Performance Compensation
Equity awards as disclosed for James G. Liddy:
| Award Type | Grant Date | Number/Status | Strike | Vesting | Expiration |
|---|---|---|---|---|---|
| Stock options | Not disclosed | 25,000 exercisable (beneficially owned) | Not disclosed | Not disclosed | Not disclosed |
| Stock options (unvested) | Not disclosed | 25,000 unvested (excluded from ownership) | Not disclosed | Not disclosed | Not disclosed |
Plan-level features that impact director equity:
- Equity plan expanded to 2,000,000 shares (from 792,602) in August 2025; includes options, RSUs, SARs, and other stock-based awards, with potential change-in-control vesting at target levels at the plan administrator’s discretion.
- Clawback: recoupment of cash/equity incentive compensation from Section 10D executive officers upon material restatement, calculated on a pre-tax basis over the preceding three fiscal years.

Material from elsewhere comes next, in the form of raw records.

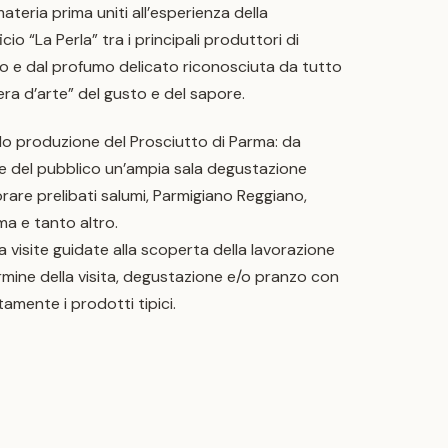
ateria prima uniti all’esperienza della
cio “La Perla” tra i principali produttori di
eo e dal profumo delicato riconosciuta da tutto
a d’arte” del gusto e del sapore.
solo produzione del Prosciutto di Parma: da
ne del pubblico un’ampia sala degustazione
orare prelibati salumi, Parmigiano Reggiano,
arma e tanto altro.
za visite guidate alla scoperta della lavorazione
ermine della visita, degustazione e/o pranzo con
tamente i prodotti tipici.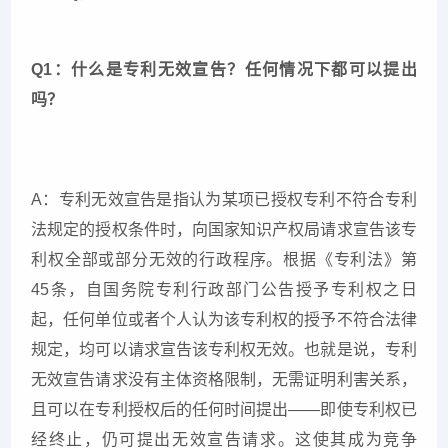
Q1：什么是专利无效宣告？任何情况下都可以提出
吗？
A：专利无效宣告是指认为某项已授权专利不符合专利
法规定的授权条件时，向国家知识产权局请求宣告该专
利权全部或部分无效的行政程序。根据《专利法》第
45条，自国务院专利行政部门公告授予专利权之日
起，任何单位或者个人认为该专利权的授予不符合法律
规定，均可以请求宣告该专利权无效。也就是说，专利
无效宣告请求没有主体资格限制，无需证明利害关系，
且可以在专利授权后的任何时间提出——即使专利权已
经终止，仍可提出无效宣告请求。这使其成为竞争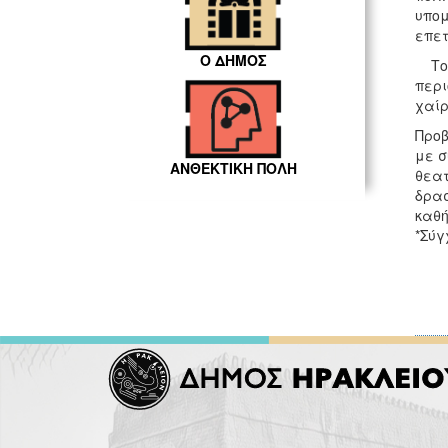
υπομ
επετ
Ο ΔΗΜΟΣ
Το α
περι
χαίρ
Προβ
με σ
ΑΝΘΕΚΤΙΚΗ ΠΟΛΗ
θεατ
δρασ
καθή
*Σύγ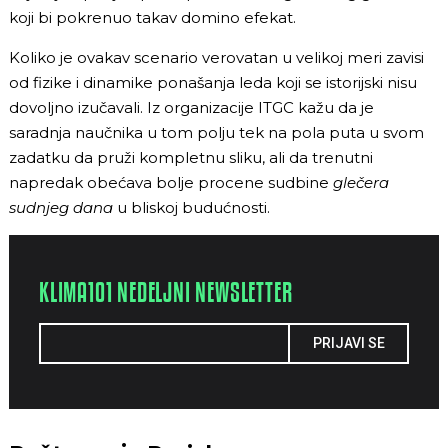
koji bi pokrenuo takav domino efekat.
Koliko je ovakav scenario verovatan u velikoj meri zavisi
od fizike i dinamike ponašanja leda koji se istorijski nisu
dovoljno izučavali. Iz organizacije ITGC kažu da je
saradnja naučnika u tom polju tek na pola puta u svom
zadatku da pruži kompletnu sliku, ali da trenutni
napredak obećava bolje procene sudbine
glečera
sudnjeg dana
u bliskoj budućnosti.
KLIMA101 NEDELJNI NEWSLETTER
PRIJAVI SE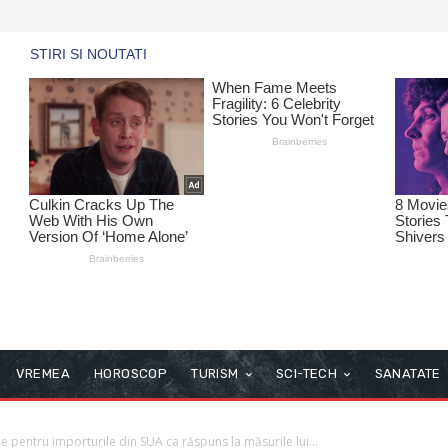
VREMEA
HOROSCOP
TURISM
SCI-TECH
SANATATE
e pentru importurile din SUA ca răspuns la măsurile lui...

Other Directorships & Interlocks
| Company | Role | Committee Roles | Interlocks / Relationships |
|---|---|---|---|
| Not disclosed | Not disclosed | Not disclosed | 8-K confirms no related-party transactions tied to Liddy’s appointment. |
Expertise & Qualifications
Not disclosed in SEC filings; no biography provided in the appointment 8-K.
Equity Ownership
| Holder | Security | Amount | Notes |
|---|---|---|---|
| James Gordon Liddy | Options (exercisable) | 25,000 | Beneficially owned via options; “less than 1%” of outstanding shares. |
| James Gordon Liddy | Options (unvested/excluded) | 25,000 | Excluded from beneficial ownership pending vesting. |
| Shares outstanding (Record Date) | Common | 5,903,437 | Record date August 26, 2025. |
Ownership alignment notes:
- No direct common shares disclosed; exposure is exclusively via options, with half unvested at the record date.
Governance Assessment
- Option-heavy alignment, low direct ownership: Liddy’s beneficial interest is entirely via options (25,000 vested; 25,000 unvested) with no disclosed common share holdings—limited downside alignment and potential for option-driven incentives.
- Rapid Board turnover and executive changes: CEO resignation with immediate vesting, CFO resignation, and restructuring of Board leadership (new CEO, Executive Chairman) signal governance flux; committee assignments post-June reconstitution remain undisclosed—reduces transparency on oversight.
- Compensation escalation risk: In September 2025, the Compensation Committee increased base salaries for CEO and Executive Chairman and raised change-in-control severance from 2x to 3x salary+target bonus—an investor-unfriendly shift that heightens payout exposure.
- Dilution and anti-takeover signals: Board sought authorization for future discounted non-public offerings (up to $350M, within 90 days) and increased authorized common shares up to 1.0B—both dilutive steps that may also deter takeovers; equity plan pool expanded to 2.0M shares.
RED FLAGS: Increased CIC severance to 3x for top executives ; large authorized share increase and future offerings authorization with up to 90% discount ; limited disclosure on current committee assignments post-Board changes (governance transparency gap).